New York City guitarist Stew Cutler‘s sixth album Every Sunday Night is a long-steeped brew of soul, jazz, and blues-rock including several tracks with vocals by local soul man Bobby Harden. Harden’s presence is likely to make any recording worth a listen (or any gig worth the cover charge). But the opening track, “The Grind,” is one of several instrumental originals on the album, and it sets a powerful smoky tone all its own, thanks partly to smooth organ playing from its co-writer Nick Semrad.
Drummer Bill McClellan charges the otherwise jazzy and easygoing original “Gumbo Trane” with a gentle funk-rock fizz, but the track’s main appeal lies in Cutler’s inspired soloing. Julian Pollack lays down a tasty stuttering organ solo, and contributes to a fun rhythm rave-up in this Trane’s caboose.
Harden joins the band first on the dark, prickly “Before I Go,” a blues number that sounds a bit as if Otis Redding had joined forces with Son Seals. Harden then channels the roots of gospel in the Allman Brothers’ “Not My Cross to Bear,” which centers on an otherworldly solo from Cutler.
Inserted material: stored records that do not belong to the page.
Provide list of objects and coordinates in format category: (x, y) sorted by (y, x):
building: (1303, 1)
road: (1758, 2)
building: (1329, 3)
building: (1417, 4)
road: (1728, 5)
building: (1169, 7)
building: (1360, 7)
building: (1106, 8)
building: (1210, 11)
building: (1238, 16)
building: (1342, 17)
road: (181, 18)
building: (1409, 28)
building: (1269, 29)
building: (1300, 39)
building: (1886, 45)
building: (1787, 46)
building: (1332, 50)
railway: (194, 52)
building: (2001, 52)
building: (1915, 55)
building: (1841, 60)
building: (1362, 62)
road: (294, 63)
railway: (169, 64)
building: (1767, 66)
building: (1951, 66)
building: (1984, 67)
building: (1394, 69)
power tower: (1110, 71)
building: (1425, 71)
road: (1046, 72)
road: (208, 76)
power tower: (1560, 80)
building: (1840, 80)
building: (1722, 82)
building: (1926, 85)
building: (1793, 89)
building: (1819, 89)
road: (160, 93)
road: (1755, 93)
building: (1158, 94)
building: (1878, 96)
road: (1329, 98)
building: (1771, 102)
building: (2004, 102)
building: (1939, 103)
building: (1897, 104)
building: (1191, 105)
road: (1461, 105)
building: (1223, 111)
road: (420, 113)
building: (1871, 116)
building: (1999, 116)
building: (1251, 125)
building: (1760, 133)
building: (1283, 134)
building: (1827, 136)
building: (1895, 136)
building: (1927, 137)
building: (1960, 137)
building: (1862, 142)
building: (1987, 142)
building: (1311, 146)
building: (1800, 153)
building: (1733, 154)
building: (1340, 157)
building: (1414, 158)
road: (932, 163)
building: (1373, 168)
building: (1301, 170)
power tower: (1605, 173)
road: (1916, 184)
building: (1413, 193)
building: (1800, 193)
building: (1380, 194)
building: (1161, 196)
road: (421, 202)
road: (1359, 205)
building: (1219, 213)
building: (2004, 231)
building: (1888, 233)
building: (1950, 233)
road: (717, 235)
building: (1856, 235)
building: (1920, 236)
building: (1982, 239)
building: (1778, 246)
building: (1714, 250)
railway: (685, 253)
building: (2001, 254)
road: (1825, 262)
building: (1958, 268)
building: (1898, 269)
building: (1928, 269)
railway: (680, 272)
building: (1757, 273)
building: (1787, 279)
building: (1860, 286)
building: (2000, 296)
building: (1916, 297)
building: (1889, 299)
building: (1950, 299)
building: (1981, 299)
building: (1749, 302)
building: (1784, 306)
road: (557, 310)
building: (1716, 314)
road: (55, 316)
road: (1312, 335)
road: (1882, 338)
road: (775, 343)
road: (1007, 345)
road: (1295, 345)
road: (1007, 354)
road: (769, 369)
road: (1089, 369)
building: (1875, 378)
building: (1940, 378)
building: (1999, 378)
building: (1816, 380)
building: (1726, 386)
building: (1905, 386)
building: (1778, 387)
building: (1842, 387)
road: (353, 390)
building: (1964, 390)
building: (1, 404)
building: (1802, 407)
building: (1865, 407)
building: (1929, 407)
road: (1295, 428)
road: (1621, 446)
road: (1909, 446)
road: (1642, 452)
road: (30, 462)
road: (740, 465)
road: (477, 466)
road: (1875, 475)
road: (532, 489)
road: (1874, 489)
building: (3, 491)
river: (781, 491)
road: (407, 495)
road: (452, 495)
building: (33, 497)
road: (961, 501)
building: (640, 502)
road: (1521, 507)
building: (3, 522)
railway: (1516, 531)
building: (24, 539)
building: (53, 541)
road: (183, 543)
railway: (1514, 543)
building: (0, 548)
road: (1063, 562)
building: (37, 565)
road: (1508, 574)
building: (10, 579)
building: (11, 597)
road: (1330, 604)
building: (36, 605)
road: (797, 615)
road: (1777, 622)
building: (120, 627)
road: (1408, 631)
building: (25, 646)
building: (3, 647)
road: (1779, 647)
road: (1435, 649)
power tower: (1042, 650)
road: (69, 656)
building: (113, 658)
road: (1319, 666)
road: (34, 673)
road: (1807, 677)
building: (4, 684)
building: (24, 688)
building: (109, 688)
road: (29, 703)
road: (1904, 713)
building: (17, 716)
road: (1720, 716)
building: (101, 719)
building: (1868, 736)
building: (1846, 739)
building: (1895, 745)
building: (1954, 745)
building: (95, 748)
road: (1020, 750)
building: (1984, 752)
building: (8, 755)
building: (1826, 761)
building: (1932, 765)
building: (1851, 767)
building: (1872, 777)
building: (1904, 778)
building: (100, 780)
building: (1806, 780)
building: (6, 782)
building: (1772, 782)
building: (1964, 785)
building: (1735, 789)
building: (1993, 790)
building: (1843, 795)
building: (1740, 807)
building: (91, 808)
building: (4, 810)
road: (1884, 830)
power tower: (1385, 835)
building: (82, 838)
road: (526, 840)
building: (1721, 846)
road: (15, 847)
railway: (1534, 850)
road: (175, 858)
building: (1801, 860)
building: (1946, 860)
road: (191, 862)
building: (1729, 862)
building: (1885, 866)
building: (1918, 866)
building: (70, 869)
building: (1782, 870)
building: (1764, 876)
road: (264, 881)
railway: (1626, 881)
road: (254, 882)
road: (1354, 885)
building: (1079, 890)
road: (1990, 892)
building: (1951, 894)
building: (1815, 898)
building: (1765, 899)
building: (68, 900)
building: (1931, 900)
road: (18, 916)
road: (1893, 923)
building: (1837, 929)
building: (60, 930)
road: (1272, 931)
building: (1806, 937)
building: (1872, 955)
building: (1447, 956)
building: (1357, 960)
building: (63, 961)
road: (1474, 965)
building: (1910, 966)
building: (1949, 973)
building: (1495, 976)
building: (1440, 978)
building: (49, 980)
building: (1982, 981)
The guitarist is equally inspired on the instrumental original “Brookline” with its straightforward melody and occasional tongue-in-cheek rhythmic surprise. Among its other virtues, this album is a lot of fun, no doubt in part because it was recorded almost-live.
There isn’t much to the gospel-rooted blues-rock of “TV Preacher,” and the band’s super-slow take on the Sam and Dave classic “When Something is Wrong with My Baby” feels at first like it might be running on empty. But once the voices of Harden and guest JT Bowen join in harmony the track takes flight. Bowen takes a verse, Cutler contributes a deliciously languid solo, and the two singers’ differing styles – Harden sweet and impassioned, Bowen rough and raw – turn the soul nugget into a new animal, almost painfully laden with emotional depth.
The concise album closes with a charming ’60s-style instrumental with a light Dave Brubeck-type touch – though like everything Cutler and his band take up here, it evolves into a masterwork of rhythm and improvisation – followed by a smoking guitar-solo excerpt from an actual live performance, presumably one of the band’s sets at Arthur’s Tavern. The latter isn’t necessary; the album tracks are more than enough of a treat to make you want to catch Stew Cutler & Friends in action. Meantime, pick up Every Sunday Night for the good vibes, good times, and musicianship that’s fluid and sharp, expert and humane. It will be available beginning September 15.